Bernstein Research equity analyst Paul De Sa has advised clients that it would be tough for the FCC to make a case that interconnection charges are anti-competitive, “as opposed to a legitimate source of returns that provide an incentive for further network investment and potentially reduce consumers’ retail rates by supplying an additional revenue stream.”

De Sa predicted the Comcast-Time Warner Cable deal would be approved, with conditions, in the second quarter.

The analyst handicapped the chances of the deal not going through at 25%, given the “vast amount of non-public information” that will go into the decision, or the possibility that Comcast could walk away from the deal, particularly if common carrier-style Title II Internet-neutrality regulations are imposed.

Information Please

WASHINGTON — As part of its review of the proposed Comcast-Time Warner Cable merger, the Federal Communications Commission has given some prominent present and would-be over-the-top video providers and edge providers until Jan. 23 to provide much information about their interconnection agreements with the top 20 ISPs.

Such data requests are not unusual, but the subject matter suggests the FCC is looking at the competitive impacts of ISP interconnection and paid-peering deals with over-the-top providers.

The requests were made of over-the-top (OTT) video providers Netflix, HBO Go, Sony and Hulu, as well as content-delivery networks Limelight, Level 3 and Akamai.

For example, the FCC wants the Netflix data drop to include:

1. The top 20 ISPs to whom the company delivered the most traffic.

2. Total volume of traffic delivered (in Gigabytes).
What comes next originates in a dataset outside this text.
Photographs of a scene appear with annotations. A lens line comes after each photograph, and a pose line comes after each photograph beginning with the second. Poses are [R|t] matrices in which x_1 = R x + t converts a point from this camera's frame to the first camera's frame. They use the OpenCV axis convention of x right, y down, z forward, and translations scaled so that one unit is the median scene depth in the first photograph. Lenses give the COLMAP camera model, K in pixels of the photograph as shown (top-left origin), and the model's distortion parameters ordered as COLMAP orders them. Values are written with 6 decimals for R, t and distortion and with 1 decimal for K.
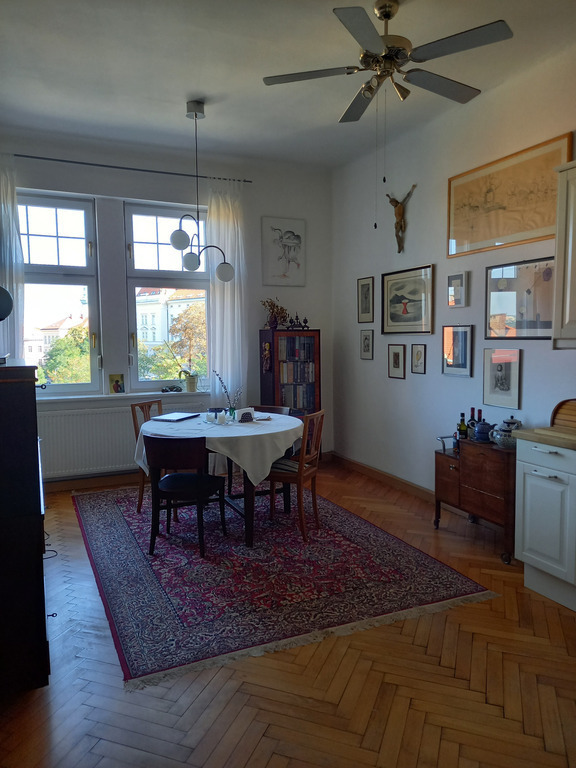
lens RADIAL K [[559.1, 0, 288.0], [0, 559.1, 384.0], [0, 0, 1]] dist [0.005041, 0.002815]
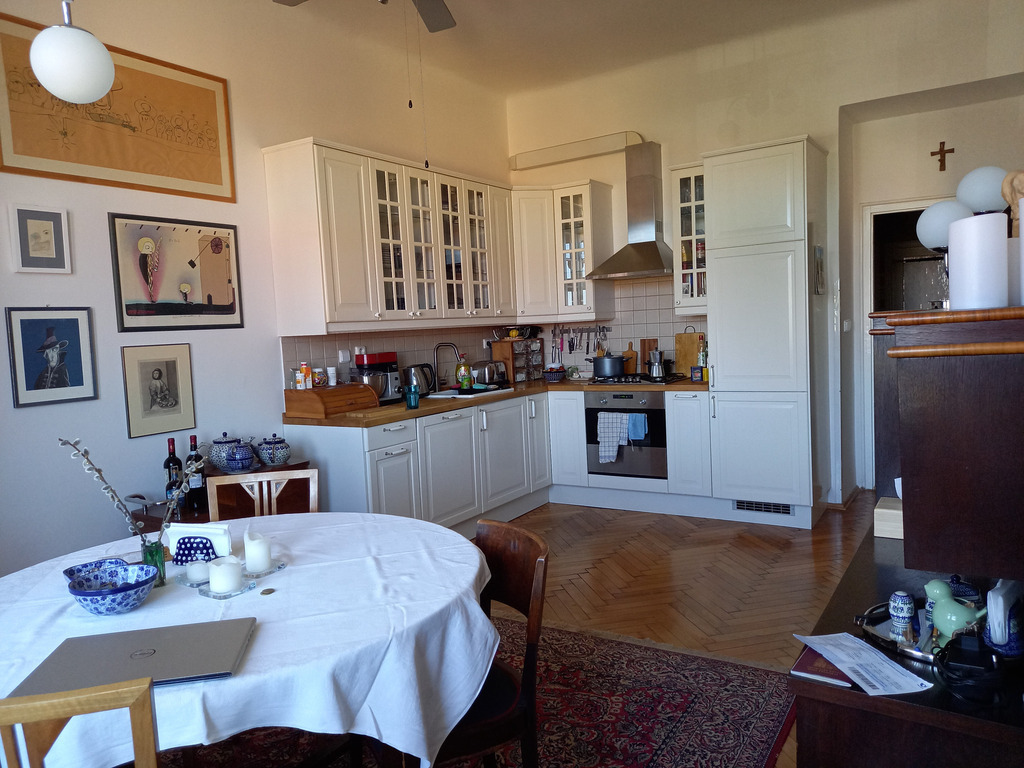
lens RADIAL K [[745.4, 0, 512.0], [0, 745.4, 384.0], [0, 0, 1]] dist [0.005041, 0.002815]
pose [[-0.541561, -0.036155, 0.839884, -0.622954], [0.124852, 0.984536, 0.122887, -0.078624], [-0.831339, 0.171412, -0.528672, 1.203391]]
3. Total hours of programming delivered.

4. The company’s total cost of delivering that programming.

5. The number of subscribers, using the 20 ISPs and all others as a combined figure.

6. The average bit rate of traffic and percentage of packet loss.
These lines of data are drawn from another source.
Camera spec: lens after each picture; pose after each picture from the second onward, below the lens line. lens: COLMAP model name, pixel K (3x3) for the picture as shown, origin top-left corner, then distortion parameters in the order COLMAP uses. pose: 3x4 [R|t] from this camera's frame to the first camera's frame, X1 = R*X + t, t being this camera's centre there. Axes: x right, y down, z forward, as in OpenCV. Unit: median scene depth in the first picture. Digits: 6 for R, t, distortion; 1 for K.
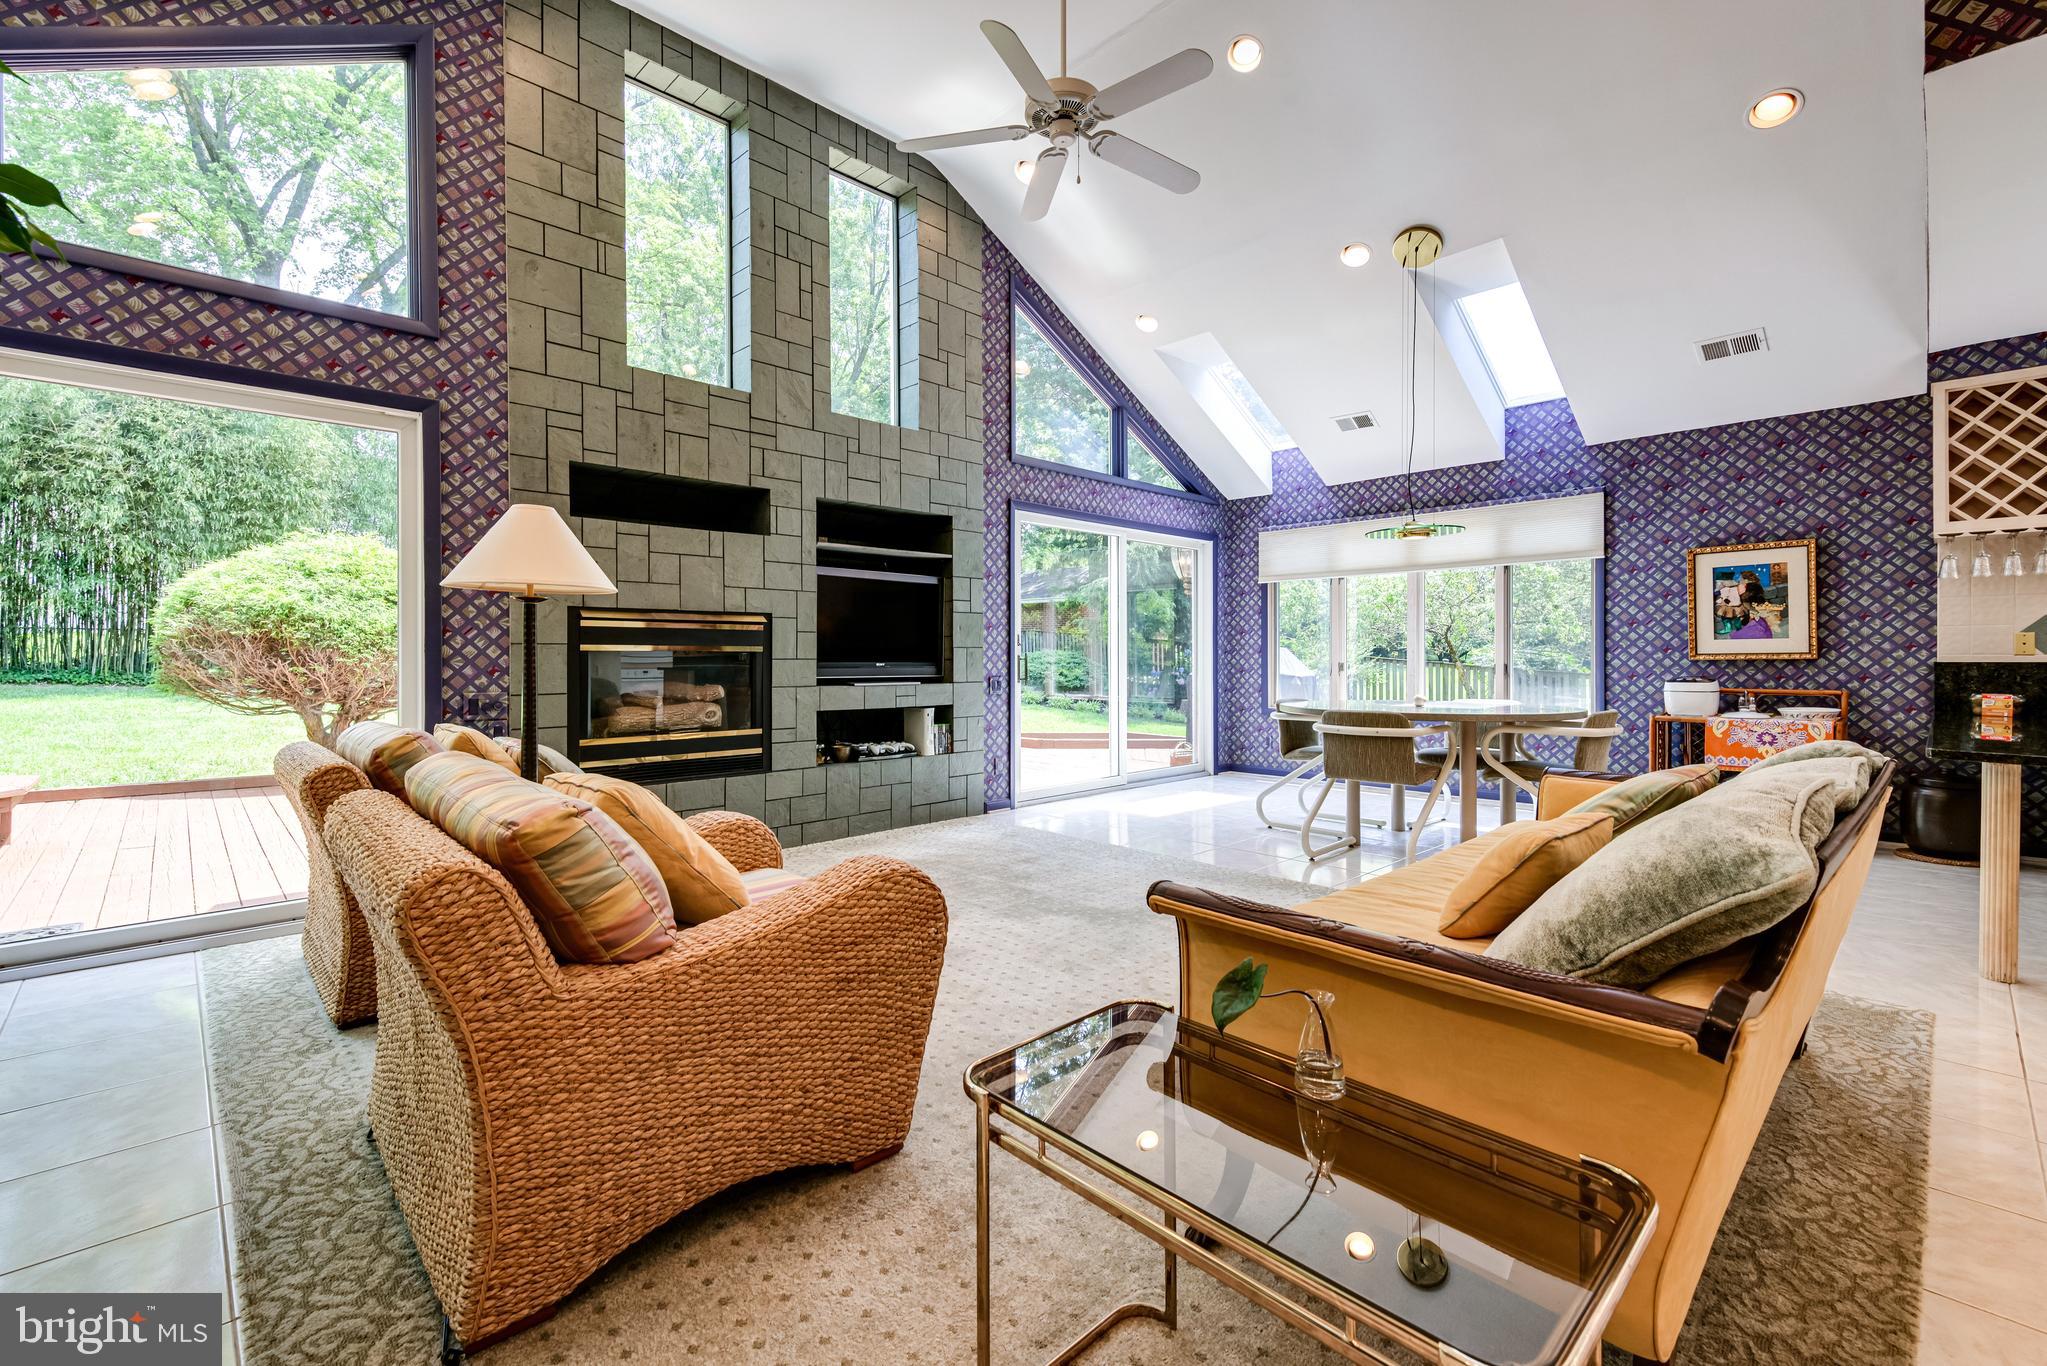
lens RADIAL K [[883.5, 0, 1025.6], [0, 883.5, 664.6], [0, 0, 1]] dist [0.015299, -0.002774]
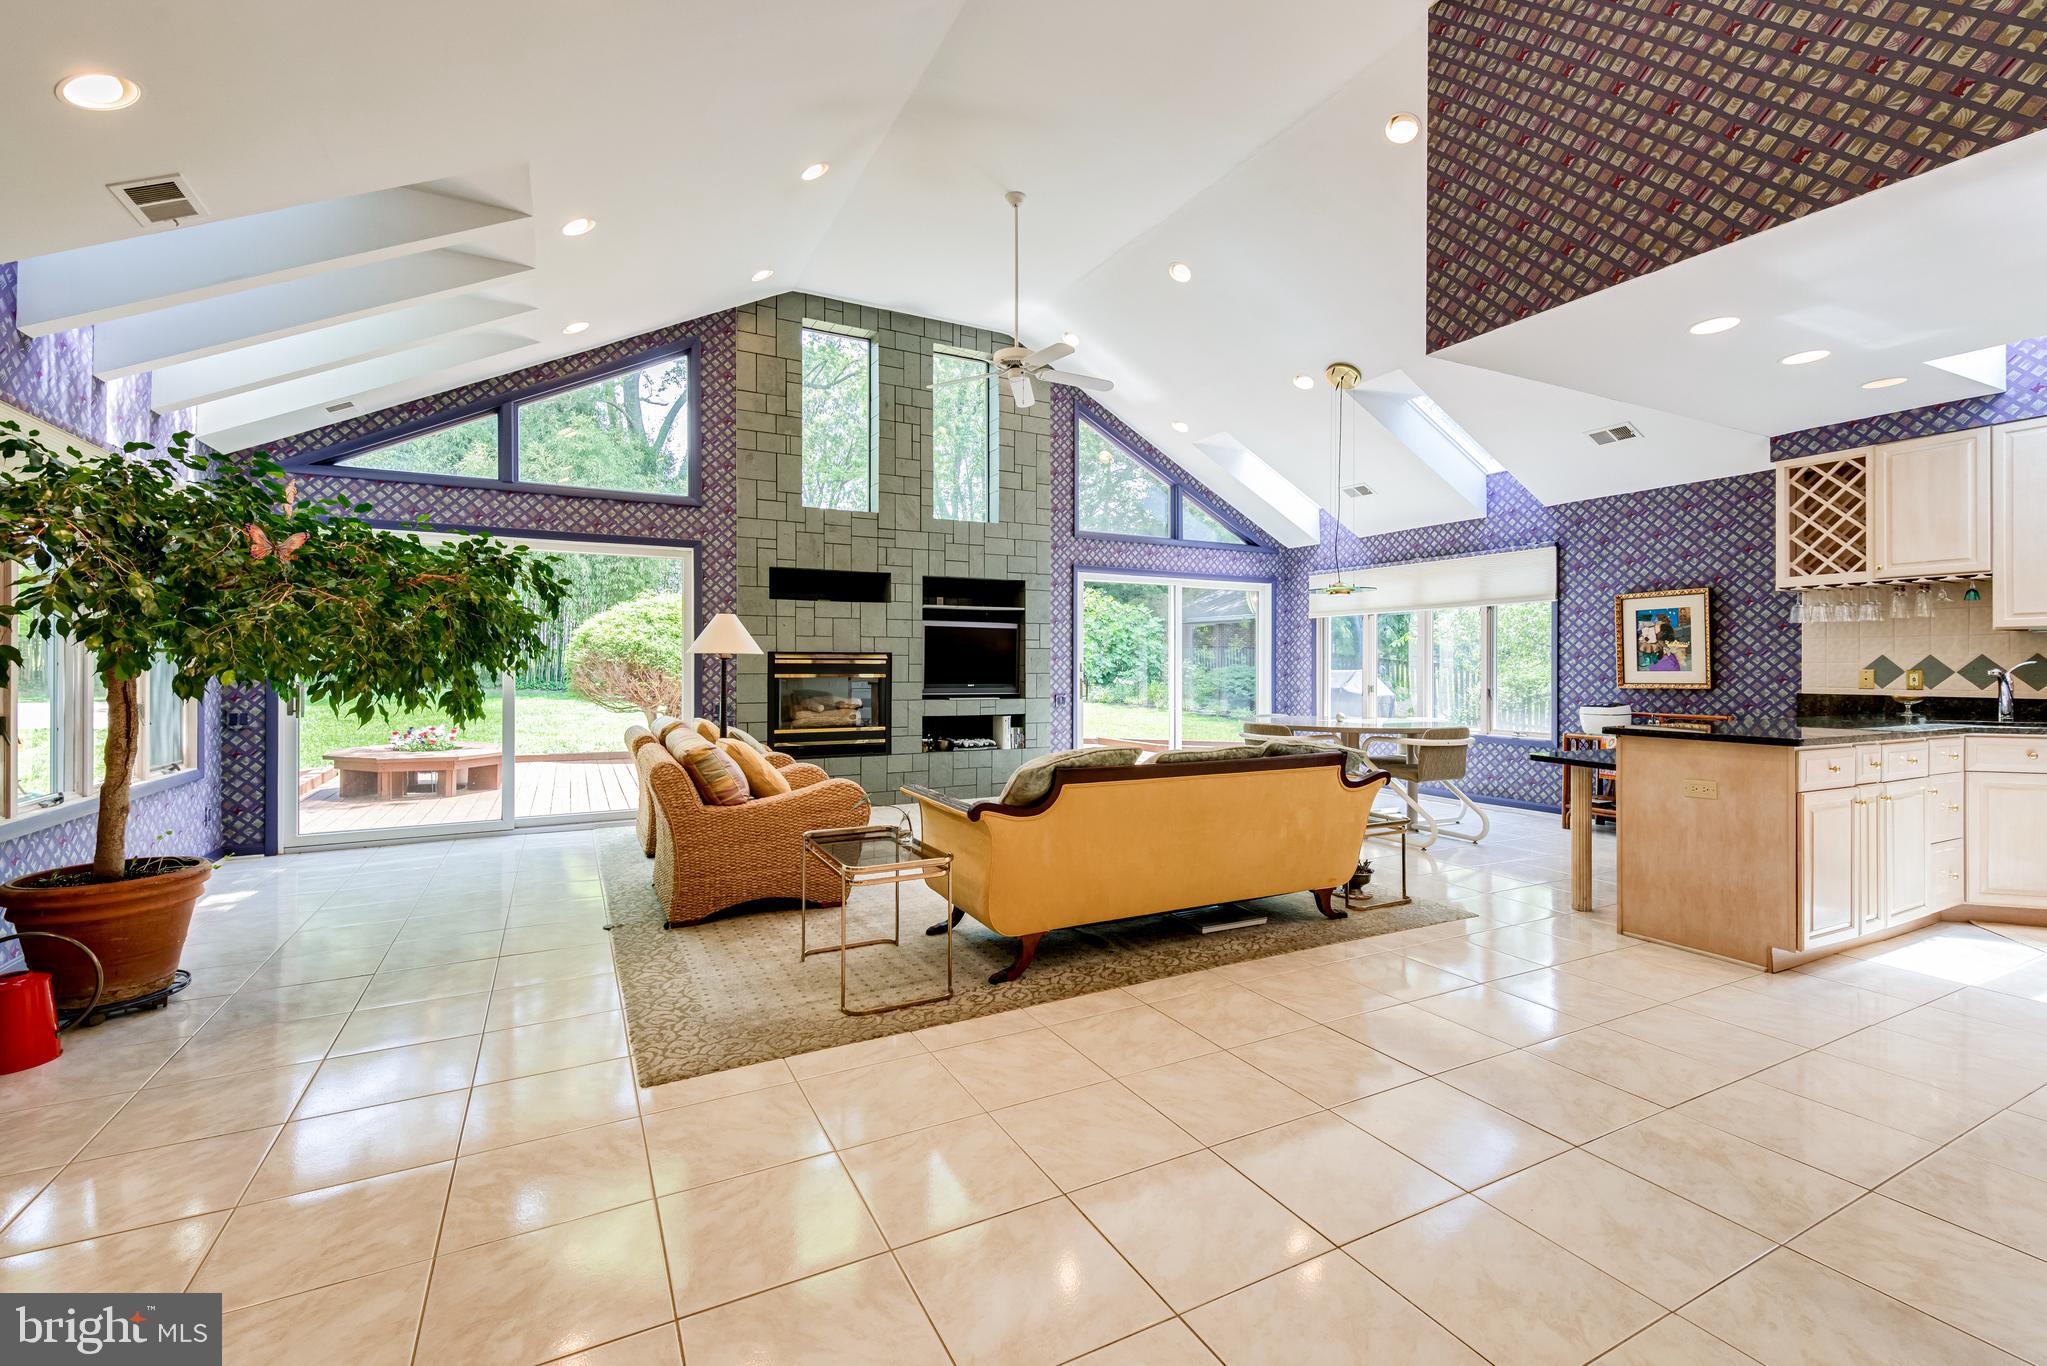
lens RADIAL K [[883.5, 0, 1022.7], [0, 883.5, 677.8], [0, 0, 1]] dist [0.015299, -0.002774]
pose [[0.958502, 0.007557, -0.284987, 0.351850], [-0.006560, 0.999969, 0.004453, -0.020868], [0.285012, -0.002398, 0.958521, -0.395324]]
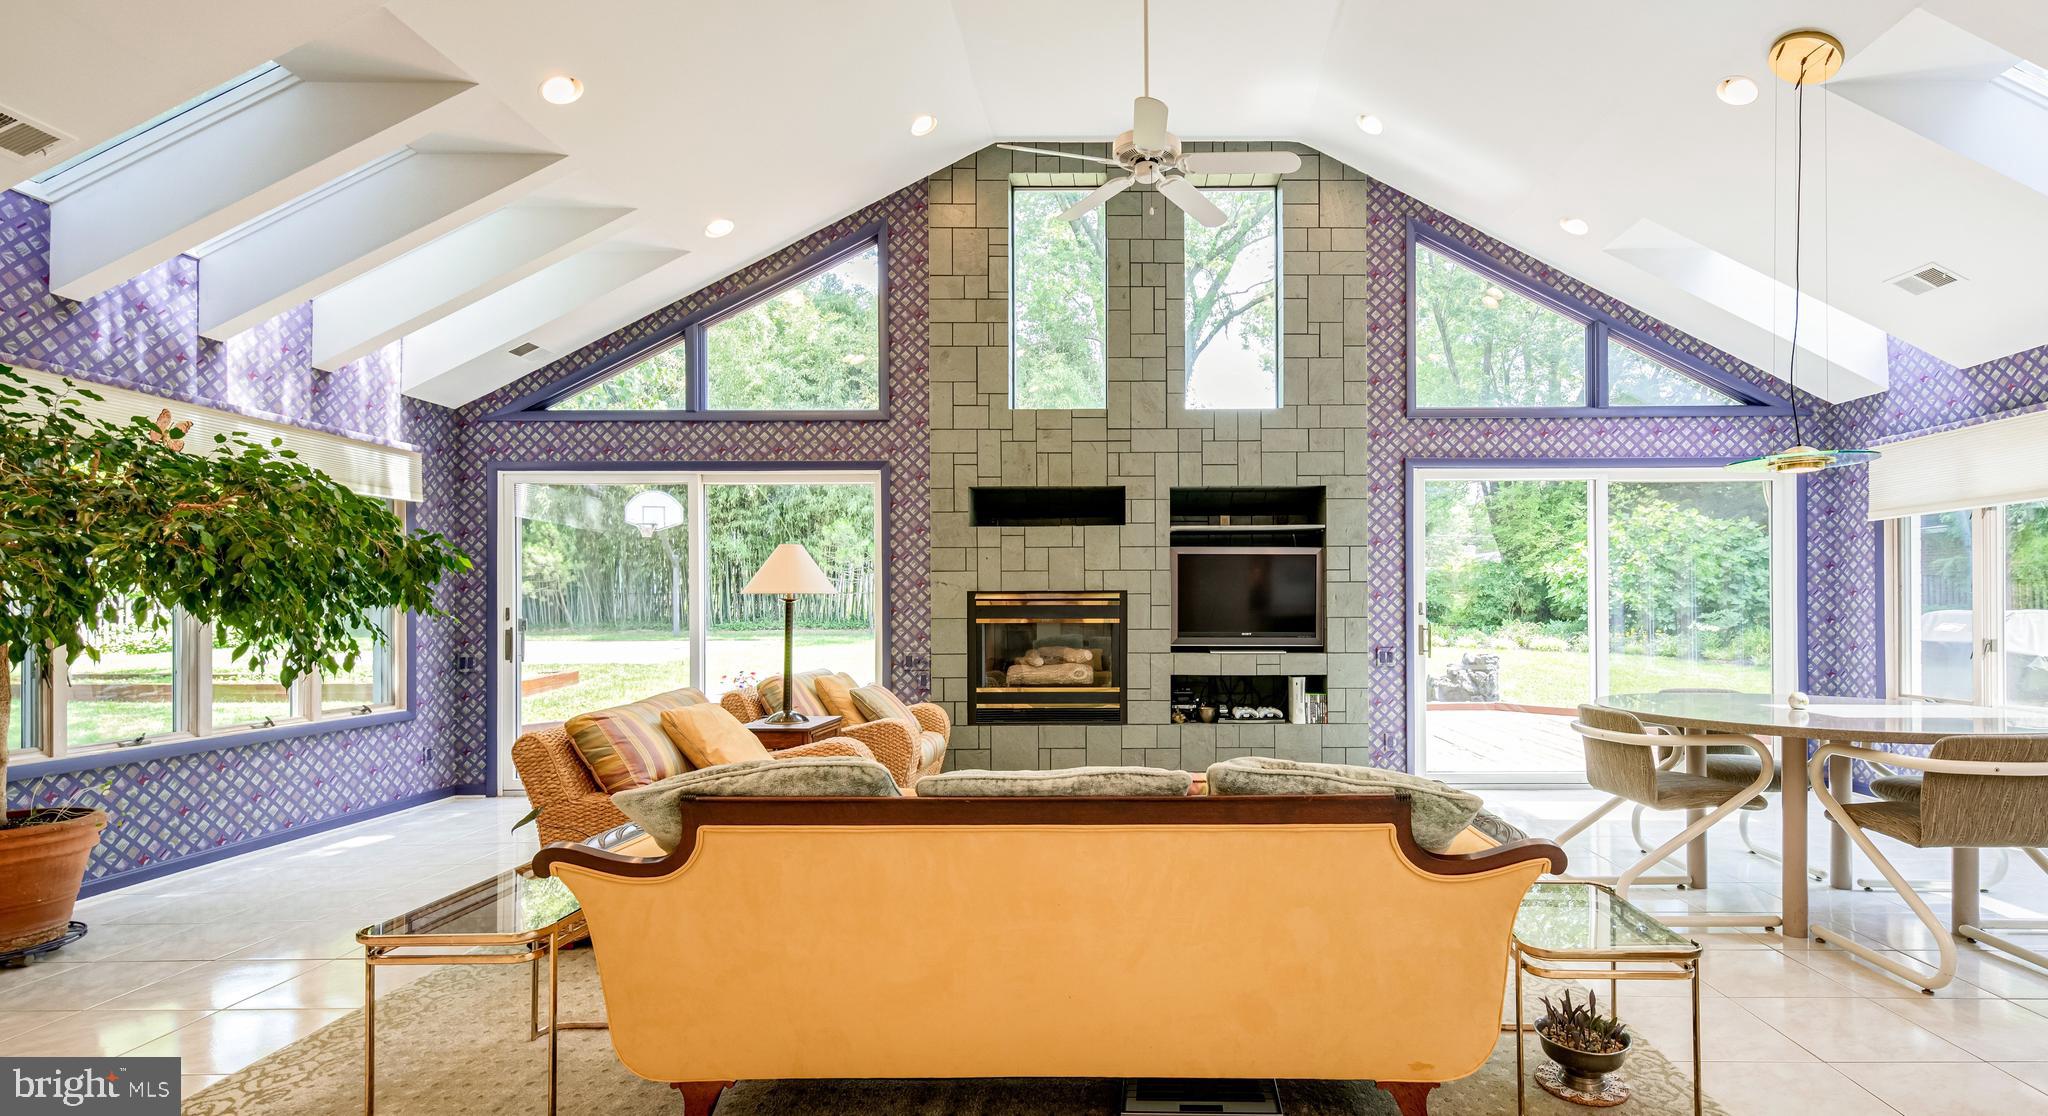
lens RADIAL K [[981.5, 0, 1132.6], [0, 981.5, 613.2], [0, 0, 1]] dist [0.018628, -0.001399]
pose [[0.713061, 0.003656, -0.701093, 0.597553], [-0.004547, 0.999989, 0.000589, -0.026671], [0.701087, 0.002768, 0.713070, 0.064494]]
7. Whether Netflix service can be delivered on reasonable terms and conditions.

8. Any firms with which it could not obtain commercially reasonable rates.

9. The interconnection capacity made available to Netflix.

10. Recurring interconnection payments to ISPs (including payments for locating Netflix equipment at ISP facilities).

11. Capacity made available in both paid and settlement-free peering agreements.

12. Discussion of the potential impact of data caps and usage-based billing.

13. The effects of an ISP’s network management practices on delivery of Netflix’s service, including Comcast’s network practices.

14. All video programming Netflix sought to distribute as part of its OVD service but was “unable to obtain rights to distribute on terms acceptable to the company,” and which it had reason to believe was “related” to “a provision in another video programming provider’s agreement with another MVPD or OVD.”

John Eggerton

Contributing editor John Eggerton has been an editor and/or writer on media regulation, legislation and policy for over four decades, including covering the FCC, FTC, Congress, the major media trade associations, and the federal courts. In addition to Multichannel News and Broadcasting + Cable, his work has appeared in Radio World, TV Technology, TV Fax, This Week in Consumer Electronics, Variety and the Encyclopedia Britannica.